Energy Groups Press Regulators to Scrutinize Power Grid Costs
- FERC working on final transmission rule this spring
- Public power utilities, consumers see price risks
US energy regulators should adopt a cost containment strategy in an upcoming final rule to protect consumers from shouldering undue costs of building out the US power grid, a group of public power utilities, industrial energy consumers, and renewable and transmission developers said Wednesday.
The Federal Energy Regulatory Commission should require transmission providers to be ready to “pivot” if electric transmission costs spiral upward or if the cost-benefit analysis of a line changes significantly, said Christina Hayes, executive director of Americans for a Clean Energy Grid (ACEG).
“It was important to us to have a proposal that struck a good balance,” allowing clean energy investments to move forward expeditiously while “catching outliers” where project costs rise out of control, Hayes said.
ACEG joined with the Large Public Power Council, the Clean Energy Buyers Association, and the National Association of State Utility Consumer Advocates to submit a proposal for cost management protocols in its final rulemaking on regional transmission planning and cost allocation.
FERC proposed in April 2022 a sweeping rule to overhaul regional transmission planning, seeking to require such planning to consider at least 20-year impacts, including the changing power-and-demand mix and extreme weather events.
Power grid investments may reach $2.4 trillion by 2050 to connect more renewable energy, meet rising power demand, and keep the lights on during intensifying storms, heat waves, and cold snaps.

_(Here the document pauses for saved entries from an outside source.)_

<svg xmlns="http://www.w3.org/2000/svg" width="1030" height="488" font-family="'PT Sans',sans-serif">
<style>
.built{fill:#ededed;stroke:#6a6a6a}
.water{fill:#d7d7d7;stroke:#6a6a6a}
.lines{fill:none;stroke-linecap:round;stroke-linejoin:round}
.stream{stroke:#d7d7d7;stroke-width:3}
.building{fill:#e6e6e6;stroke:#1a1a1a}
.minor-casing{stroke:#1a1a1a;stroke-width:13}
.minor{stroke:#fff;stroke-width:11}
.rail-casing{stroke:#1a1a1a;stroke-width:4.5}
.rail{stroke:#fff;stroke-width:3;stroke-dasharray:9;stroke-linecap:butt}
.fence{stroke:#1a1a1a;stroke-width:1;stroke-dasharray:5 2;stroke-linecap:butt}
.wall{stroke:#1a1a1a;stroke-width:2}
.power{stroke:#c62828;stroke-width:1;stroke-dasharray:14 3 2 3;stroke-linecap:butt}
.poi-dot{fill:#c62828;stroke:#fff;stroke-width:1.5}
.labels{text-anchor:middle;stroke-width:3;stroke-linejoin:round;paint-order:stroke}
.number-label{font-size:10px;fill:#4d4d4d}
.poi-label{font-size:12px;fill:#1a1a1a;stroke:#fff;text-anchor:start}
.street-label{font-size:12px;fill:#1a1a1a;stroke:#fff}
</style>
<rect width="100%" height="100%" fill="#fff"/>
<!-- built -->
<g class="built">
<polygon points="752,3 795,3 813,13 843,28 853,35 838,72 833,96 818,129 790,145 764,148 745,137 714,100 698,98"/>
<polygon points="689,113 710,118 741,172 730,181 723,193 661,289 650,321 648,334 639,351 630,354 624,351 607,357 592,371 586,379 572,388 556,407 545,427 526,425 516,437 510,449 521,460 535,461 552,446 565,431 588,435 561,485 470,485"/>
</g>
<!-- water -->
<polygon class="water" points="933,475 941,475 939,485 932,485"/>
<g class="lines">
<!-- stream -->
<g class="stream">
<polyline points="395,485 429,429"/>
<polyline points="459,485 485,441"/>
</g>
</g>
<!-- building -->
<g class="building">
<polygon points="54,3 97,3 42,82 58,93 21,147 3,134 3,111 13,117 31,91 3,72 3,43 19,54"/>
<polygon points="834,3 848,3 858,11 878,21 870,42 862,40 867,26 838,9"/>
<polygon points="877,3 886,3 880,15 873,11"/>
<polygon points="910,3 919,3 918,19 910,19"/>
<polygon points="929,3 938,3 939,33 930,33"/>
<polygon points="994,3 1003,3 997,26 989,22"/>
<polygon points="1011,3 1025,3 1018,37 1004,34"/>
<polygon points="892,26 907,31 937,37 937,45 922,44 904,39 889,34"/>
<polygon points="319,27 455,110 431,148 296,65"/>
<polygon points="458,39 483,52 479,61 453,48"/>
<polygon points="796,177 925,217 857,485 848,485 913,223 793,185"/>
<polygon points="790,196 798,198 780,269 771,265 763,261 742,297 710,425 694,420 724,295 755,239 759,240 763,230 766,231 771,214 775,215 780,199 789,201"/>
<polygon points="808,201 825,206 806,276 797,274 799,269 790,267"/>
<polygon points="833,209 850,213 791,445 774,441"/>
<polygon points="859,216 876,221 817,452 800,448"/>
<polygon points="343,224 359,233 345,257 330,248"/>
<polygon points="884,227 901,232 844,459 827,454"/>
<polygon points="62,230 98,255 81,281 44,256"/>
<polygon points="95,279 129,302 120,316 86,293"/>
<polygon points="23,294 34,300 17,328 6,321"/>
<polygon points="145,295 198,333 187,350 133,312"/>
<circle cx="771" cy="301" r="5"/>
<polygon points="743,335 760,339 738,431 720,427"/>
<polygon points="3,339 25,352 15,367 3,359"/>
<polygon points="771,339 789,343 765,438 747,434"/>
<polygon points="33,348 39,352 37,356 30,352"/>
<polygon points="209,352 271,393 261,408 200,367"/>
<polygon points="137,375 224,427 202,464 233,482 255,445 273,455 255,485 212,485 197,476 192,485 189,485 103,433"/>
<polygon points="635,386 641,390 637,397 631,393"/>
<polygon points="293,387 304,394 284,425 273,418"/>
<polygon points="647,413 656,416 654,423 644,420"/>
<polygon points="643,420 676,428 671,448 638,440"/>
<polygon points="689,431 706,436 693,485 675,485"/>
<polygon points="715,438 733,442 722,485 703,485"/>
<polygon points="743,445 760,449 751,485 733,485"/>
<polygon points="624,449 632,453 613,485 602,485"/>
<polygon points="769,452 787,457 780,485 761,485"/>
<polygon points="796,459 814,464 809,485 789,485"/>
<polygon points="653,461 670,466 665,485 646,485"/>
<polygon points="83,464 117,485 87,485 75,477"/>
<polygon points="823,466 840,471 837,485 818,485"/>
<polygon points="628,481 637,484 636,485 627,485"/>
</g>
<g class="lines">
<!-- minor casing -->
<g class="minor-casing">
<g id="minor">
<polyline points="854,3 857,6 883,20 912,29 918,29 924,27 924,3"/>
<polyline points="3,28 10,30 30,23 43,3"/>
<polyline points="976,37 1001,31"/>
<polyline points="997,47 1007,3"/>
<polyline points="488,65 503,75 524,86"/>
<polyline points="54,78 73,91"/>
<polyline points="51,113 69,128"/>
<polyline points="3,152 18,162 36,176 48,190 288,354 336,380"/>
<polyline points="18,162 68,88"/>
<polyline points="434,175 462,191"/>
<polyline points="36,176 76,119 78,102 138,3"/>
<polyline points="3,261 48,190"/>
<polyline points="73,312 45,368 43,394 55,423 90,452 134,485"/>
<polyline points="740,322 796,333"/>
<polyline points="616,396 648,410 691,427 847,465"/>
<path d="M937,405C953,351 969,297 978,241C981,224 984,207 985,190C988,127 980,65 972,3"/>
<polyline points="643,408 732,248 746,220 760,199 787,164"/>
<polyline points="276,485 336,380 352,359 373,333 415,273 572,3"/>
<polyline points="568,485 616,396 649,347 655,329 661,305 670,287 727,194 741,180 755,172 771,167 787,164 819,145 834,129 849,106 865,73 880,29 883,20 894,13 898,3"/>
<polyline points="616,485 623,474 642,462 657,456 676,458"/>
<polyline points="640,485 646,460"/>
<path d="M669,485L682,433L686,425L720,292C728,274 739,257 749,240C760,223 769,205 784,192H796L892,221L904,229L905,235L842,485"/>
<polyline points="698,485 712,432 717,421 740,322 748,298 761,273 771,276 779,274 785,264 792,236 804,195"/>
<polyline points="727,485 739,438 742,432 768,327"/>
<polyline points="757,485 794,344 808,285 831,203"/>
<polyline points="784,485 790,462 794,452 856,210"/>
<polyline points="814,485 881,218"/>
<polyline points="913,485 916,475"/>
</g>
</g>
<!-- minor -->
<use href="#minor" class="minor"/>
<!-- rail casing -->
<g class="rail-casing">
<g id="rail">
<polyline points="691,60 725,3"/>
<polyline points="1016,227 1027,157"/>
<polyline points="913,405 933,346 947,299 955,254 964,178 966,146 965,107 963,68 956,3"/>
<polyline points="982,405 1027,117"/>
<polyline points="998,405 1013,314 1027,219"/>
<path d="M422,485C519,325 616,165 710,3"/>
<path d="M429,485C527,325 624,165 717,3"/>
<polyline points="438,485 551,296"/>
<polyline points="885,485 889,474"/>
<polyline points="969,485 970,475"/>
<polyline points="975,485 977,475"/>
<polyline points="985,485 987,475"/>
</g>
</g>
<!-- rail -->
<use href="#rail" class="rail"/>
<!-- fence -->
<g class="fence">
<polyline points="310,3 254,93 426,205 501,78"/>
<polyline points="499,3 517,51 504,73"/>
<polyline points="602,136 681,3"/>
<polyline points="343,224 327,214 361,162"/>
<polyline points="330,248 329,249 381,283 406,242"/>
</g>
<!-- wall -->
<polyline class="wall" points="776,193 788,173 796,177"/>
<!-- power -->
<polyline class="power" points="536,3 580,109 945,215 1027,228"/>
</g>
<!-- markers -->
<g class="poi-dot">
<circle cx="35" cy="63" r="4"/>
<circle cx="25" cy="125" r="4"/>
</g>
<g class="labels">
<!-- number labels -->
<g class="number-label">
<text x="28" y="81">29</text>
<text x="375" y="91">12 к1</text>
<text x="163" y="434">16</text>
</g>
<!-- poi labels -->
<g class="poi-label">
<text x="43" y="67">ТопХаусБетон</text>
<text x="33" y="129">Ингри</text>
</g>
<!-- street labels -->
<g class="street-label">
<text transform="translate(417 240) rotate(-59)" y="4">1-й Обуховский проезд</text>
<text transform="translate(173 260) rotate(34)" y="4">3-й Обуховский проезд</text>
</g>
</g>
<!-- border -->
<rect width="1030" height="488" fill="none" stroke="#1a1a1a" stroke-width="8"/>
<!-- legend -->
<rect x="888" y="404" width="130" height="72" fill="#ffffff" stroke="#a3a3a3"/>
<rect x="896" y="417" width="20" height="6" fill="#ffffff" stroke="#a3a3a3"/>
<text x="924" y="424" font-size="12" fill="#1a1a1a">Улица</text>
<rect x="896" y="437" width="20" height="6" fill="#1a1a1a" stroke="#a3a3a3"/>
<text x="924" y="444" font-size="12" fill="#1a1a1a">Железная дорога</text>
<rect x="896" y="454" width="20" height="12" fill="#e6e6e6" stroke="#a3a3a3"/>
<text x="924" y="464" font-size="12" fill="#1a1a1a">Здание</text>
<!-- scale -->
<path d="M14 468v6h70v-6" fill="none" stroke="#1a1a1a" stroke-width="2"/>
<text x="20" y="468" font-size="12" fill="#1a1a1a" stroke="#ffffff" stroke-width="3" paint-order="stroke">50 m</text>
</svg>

But the groups said Wednesday there’s a risk of cost escalation from the time a project is approved in a regional transmission plan, given the time it takes to obtain permits and as it confronts supply chain or inflationary pressures.
Cost concerns have also worried Commissioner Mark Christie (R), a potential swing-vote on the three-member commission controlled by Democrats. Unexpected cost increases have hampered offshore wind and advanced nuclear projects in recent months.
The proposal calls for FERC to require transmission providers to propose protocols providing for cost management, including reconsideration of a project’s approval in a regional plan when cost and benefit projections deviate substantially.
Grid planners should be required to submit periodic reports that show projects that exceed a threshold percentage—the groups suggest 25%—in terms of increases in costs or decreases in the benefit-cost ratio.
“This is a way for us to continue to have some touch points along the way to ensure that the cost-benefit ratio is still in consumers’ favor,” said Karen Onaran, president and CEO of the Electricity Consumers Resource Council, which represents large industrial consumers of electricity.
“There really is very little we can do once that project goes into construction,” Onaran said.
The groups said FERC has legal authority to pursue such a proposal and the record in the rulemaking docket—built over nearly two years—to support it.
“It still gives the opportunity for the project to continue,” said John Di Stasio, president of the Large Public Power Council, whose 27 public power systems provide electricity to 30 million consumers nationwide. “But there’s at least some oversight, and you have to have some triggers to understand what should get further review.”